We were trying to get a jumping shot of me. My new pink gel shoes had no grip on them though and I fell and slid down the slope when I tried :(
Eating my box of Cheerio cereal and looking out the thick glass window made me a very happy girl. When we stopped at the Carrick-a-rede Rope Bridge I was flabbergasted at the beauty my eyes beheld. I thought I might die. One because the scenery was so beautiful I kept forgetting to breath and also because we had to cross a rope bridge across the Atlantic Ocean and the fear of death was actually positioned in the center of my heart. Without my consent Kelsey did video tape my crying, shaking and freaking out while crossing the bridge... even I can admit it is a pretty good laugh though,I will download it if I have time! I once again conquered my fears and made it across the rope bridge with all twenty fingers and toes still wiggling.I then was able to find my self in a bit of paradise.
Gavin sprained his ankle pretty bad at the first stop and was fortunate enough to get a wheelchair for part of the exquisite walk.
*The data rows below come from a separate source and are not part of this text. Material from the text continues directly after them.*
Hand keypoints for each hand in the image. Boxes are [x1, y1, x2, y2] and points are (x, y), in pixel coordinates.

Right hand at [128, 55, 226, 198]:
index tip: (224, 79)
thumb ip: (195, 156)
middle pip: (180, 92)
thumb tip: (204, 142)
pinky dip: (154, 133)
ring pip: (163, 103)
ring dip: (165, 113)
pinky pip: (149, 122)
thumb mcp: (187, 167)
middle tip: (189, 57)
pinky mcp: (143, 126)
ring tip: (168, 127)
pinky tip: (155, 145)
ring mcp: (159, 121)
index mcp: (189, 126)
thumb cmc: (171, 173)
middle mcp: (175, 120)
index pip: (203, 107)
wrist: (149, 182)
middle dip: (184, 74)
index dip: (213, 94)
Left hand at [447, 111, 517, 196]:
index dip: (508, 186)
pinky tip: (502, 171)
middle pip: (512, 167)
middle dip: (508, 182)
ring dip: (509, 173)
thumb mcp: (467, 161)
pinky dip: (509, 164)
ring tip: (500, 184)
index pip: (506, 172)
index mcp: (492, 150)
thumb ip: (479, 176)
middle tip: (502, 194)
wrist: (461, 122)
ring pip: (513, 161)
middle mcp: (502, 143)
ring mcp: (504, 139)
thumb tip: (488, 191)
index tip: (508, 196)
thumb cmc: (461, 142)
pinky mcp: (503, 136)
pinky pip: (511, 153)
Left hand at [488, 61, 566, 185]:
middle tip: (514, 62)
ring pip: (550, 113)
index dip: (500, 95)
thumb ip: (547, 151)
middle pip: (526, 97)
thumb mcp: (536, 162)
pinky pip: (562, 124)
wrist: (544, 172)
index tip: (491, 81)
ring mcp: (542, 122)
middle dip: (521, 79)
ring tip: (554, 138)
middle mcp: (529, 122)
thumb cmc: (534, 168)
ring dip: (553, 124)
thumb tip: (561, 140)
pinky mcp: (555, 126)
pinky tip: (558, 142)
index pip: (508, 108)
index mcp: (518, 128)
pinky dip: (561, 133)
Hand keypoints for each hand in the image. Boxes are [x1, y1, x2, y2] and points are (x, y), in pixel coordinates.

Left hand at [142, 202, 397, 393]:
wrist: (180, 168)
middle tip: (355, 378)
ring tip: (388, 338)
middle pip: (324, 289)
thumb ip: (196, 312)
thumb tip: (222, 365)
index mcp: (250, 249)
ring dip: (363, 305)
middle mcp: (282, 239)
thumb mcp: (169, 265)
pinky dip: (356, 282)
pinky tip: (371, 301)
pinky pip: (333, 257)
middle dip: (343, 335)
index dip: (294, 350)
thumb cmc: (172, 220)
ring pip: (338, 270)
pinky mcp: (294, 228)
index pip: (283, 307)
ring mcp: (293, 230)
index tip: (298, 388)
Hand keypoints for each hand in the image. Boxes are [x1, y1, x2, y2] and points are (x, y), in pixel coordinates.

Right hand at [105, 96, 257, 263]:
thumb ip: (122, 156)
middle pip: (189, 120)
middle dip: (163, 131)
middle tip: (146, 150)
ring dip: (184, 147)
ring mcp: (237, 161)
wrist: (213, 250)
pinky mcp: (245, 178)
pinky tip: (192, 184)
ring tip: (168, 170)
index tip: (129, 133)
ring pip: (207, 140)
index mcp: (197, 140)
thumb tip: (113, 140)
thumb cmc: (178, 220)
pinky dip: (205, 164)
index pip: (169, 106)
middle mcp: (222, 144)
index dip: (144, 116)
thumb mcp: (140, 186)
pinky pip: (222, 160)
We also made a stop at the Giant Causeway. How unbelievable was that? One of the many mysteries of the world. We had a remarkable time playing there.
We love cheesed up pictures anywhere we go! I think it is because we just can't capture the beauty or our excitement in the photos and we feel like if we make a super big smile it will somehow come across more beautiful/fun
Our bus driver was the most anal man I have ever encountered. He gave us very specific times to be back at the bus each time we departed and did not tolerate anyone who was a moment late.
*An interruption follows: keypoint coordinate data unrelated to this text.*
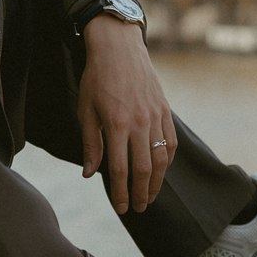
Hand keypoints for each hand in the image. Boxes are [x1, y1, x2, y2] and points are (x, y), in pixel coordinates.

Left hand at [78, 16, 176, 213]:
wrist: (119, 48)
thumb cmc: (97, 78)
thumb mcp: (85, 110)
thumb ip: (91, 144)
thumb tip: (90, 174)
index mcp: (116, 125)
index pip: (120, 169)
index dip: (120, 192)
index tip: (120, 208)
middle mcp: (139, 123)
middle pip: (144, 169)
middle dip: (141, 193)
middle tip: (138, 208)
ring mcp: (155, 116)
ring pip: (161, 158)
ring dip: (157, 181)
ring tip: (150, 195)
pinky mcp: (164, 110)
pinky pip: (171, 141)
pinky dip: (168, 159)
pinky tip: (162, 170)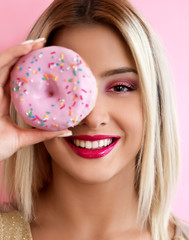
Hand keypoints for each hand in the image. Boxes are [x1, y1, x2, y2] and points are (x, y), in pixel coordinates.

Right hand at [0, 39, 70, 160]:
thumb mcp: (23, 139)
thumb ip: (43, 134)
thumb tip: (67, 130)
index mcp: (4, 102)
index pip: (16, 81)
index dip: (28, 70)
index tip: (45, 64)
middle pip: (11, 68)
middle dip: (26, 55)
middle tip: (44, 46)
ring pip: (5, 62)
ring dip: (21, 49)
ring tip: (38, 42)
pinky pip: (0, 65)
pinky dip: (12, 54)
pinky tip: (26, 48)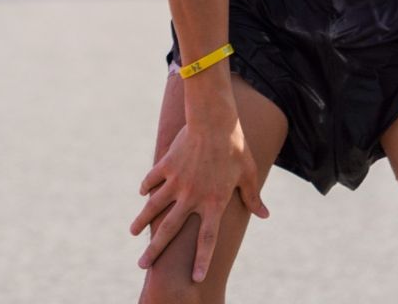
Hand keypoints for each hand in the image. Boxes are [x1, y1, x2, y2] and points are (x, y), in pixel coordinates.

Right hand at [130, 113, 268, 283]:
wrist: (214, 120)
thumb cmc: (235, 146)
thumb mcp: (249, 173)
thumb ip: (252, 197)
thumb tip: (265, 215)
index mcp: (213, 202)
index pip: (207, 239)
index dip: (202, 260)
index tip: (197, 278)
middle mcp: (192, 197)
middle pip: (170, 230)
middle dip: (155, 250)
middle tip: (142, 265)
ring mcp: (177, 181)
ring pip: (154, 206)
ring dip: (141, 221)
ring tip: (132, 232)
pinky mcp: (167, 164)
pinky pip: (153, 179)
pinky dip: (146, 186)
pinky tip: (142, 193)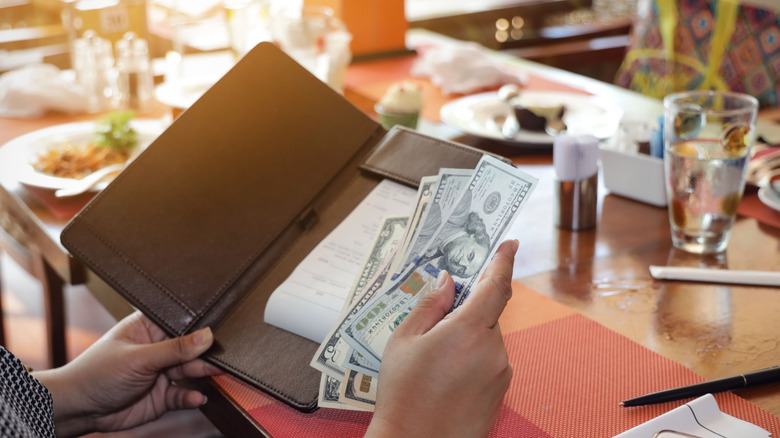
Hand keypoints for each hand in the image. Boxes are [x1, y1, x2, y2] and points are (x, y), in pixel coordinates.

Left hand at [34, 312, 223, 436]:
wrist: (79, 409)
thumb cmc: (97, 373)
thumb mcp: (139, 357)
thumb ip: (175, 348)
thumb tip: (207, 335)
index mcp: (149, 328)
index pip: (181, 322)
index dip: (199, 326)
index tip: (218, 330)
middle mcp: (158, 349)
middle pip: (191, 347)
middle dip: (205, 353)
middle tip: (221, 357)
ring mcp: (161, 373)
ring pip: (191, 370)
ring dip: (203, 373)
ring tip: (215, 375)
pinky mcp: (162, 396)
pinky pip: (183, 395)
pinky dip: (192, 397)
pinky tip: (196, 397)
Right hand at [366, 239, 516, 437]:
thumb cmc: (403, 394)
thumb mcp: (404, 340)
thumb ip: (430, 304)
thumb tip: (448, 281)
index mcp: (467, 331)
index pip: (494, 286)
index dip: (503, 262)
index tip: (510, 244)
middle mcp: (493, 351)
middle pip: (487, 316)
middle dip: (466, 314)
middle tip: (435, 330)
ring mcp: (501, 374)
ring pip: (488, 341)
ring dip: (468, 340)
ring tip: (435, 365)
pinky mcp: (502, 393)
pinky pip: (491, 363)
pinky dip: (473, 361)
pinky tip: (447, 380)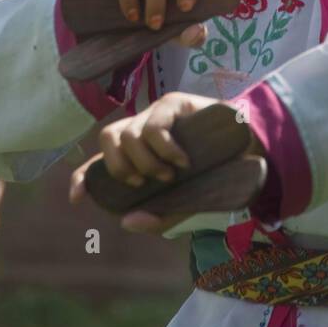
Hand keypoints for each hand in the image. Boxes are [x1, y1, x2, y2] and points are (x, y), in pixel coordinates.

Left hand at [69, 91, 259, 233]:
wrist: (250, 149)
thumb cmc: (215, 172)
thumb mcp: (186, 200)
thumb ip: (159, 215)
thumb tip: (128, 223)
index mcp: (138, 153)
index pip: (100, 161)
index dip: (83, 177)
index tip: (77, 198)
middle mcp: (141, 130)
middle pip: (108, 138)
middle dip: (121, 167)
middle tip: (147, 184)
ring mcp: (156, 114)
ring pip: (127, 134)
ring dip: (146, 162)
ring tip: (170, 175)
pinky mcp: (173, 104)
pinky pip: (153, 126)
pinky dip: (164, 149)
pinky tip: (182, 161)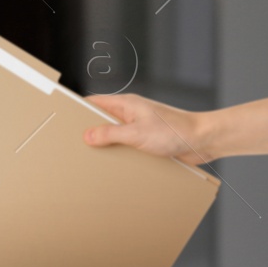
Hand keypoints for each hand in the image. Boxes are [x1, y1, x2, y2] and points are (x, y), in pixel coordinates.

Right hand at [84, 94, 208, 162]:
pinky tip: (113, 164)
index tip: (64, 119)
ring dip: (105, 146)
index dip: (78, 110)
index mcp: (126, 104)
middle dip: (89, 132)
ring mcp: (138, 127)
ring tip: (92, 156)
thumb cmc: (176, 130)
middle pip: (101, 121)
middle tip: (75, 144)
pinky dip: (118, 153)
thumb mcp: (137, 133)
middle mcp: (131, 114)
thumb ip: (110, 134)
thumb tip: (87, 135)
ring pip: (113, 135)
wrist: (204, 140)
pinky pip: (125, 146)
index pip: (94, 102)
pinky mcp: (146, 141)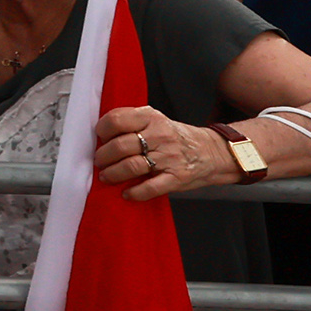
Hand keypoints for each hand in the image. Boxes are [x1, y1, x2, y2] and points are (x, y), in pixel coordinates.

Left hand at [96, 106, 228, 202]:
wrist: (212, 152)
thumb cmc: (176, 137)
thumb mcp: (155, 120)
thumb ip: (132, 122)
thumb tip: (102, 136)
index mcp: (151, 118)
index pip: (117, 120)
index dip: (102, 131)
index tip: (99, 138)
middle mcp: (160, 136)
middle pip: (120, 146)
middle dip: (103, 156)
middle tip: (100, 161)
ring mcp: (169, 157)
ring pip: (131, 166)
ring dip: (113, 174)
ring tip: (107, 176)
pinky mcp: (177, 177)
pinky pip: (151, 187)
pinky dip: (135, 192)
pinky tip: (127, 193)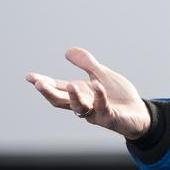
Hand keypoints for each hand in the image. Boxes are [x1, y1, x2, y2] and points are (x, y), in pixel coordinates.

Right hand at [26, 47, 151, 139]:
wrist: (139, 113)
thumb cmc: (119, 96)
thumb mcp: (102, 75)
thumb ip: (87, 64)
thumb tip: (67, 51)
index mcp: (80, 94)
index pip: (58, 88)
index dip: (43, 83)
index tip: (29, 76)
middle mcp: (84, 105)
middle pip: (61, 101)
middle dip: (49, 92)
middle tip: (38, 83)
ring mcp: (96, 113)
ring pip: (80, 108)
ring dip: (74, 97)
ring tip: (69, 85)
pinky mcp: (110, 118)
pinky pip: (103, 108)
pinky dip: (100, 96)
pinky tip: (97, 85)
At our first stop he told us the time was 17 to 2 and told us to be back on the buss 47 to 3... um, yeah that was a lot of math to figure out how long we had at this location. One man (asian) had troubles doing the math with his lack of english and barely made it back onto the bus after flagging the driver down. He got a good yelling, teaching all of us a lesson we didn't want to learn for our selves. Fat Irish bus drivers mean business.
Our last night we were able to stay in another humble hotel. No wake-up calls or ice machines to be found here. Only a great nights rest. We slept in till 11, the latest we have slept in on our entire trip. So nice to not wake up to a blaring alarm clock or drunken professor yelling at you.
Back in London now, 5 days left. So excited. Love it here.
This first video is us singing little mermaid, I wish we could have captured the faces of the hundreds of people who stopped dead in their tracks to watch us morons. The second is the promised video of me crying while crossing the bridge. Kelsey has played it about fifty-six times since we got home because she loves it so much. And for kicks and giggles here is the girls saying their famous irish phrase.

1 comment:

  1. Seriously think that, "YOU ARE NOW ENTERING A DANGEROUS AND HELLISH TERRITORY FILLED WITH PEOPLE THAT HATE BLONDE AMERICANS..."sign was probably the best picture. Too classic, oh rick..."yea i lived in belfast so i know this city like the back of my hand..."Well he was probably drunk when he sat staring at his hand and didnt realize he was examining the mans hand next to him because HE HAD NO IDEA WHERE WE WERE GOING...psh spent 2 hours walking through Vietnam. Well I am thinking about following your blog. I mean just a thought. We should hold like a hazing..oh man I am trying to ask you what this word is...you have no idea nor do I...oh man like tested into a fraternity, well you know what im taking about...yea we should haze anyone who wants to be our followers, make them do some crazy stuff cus i mean these blogs are priceless!!! I dont want to do my homework. KKK WEll love the blog, love your face.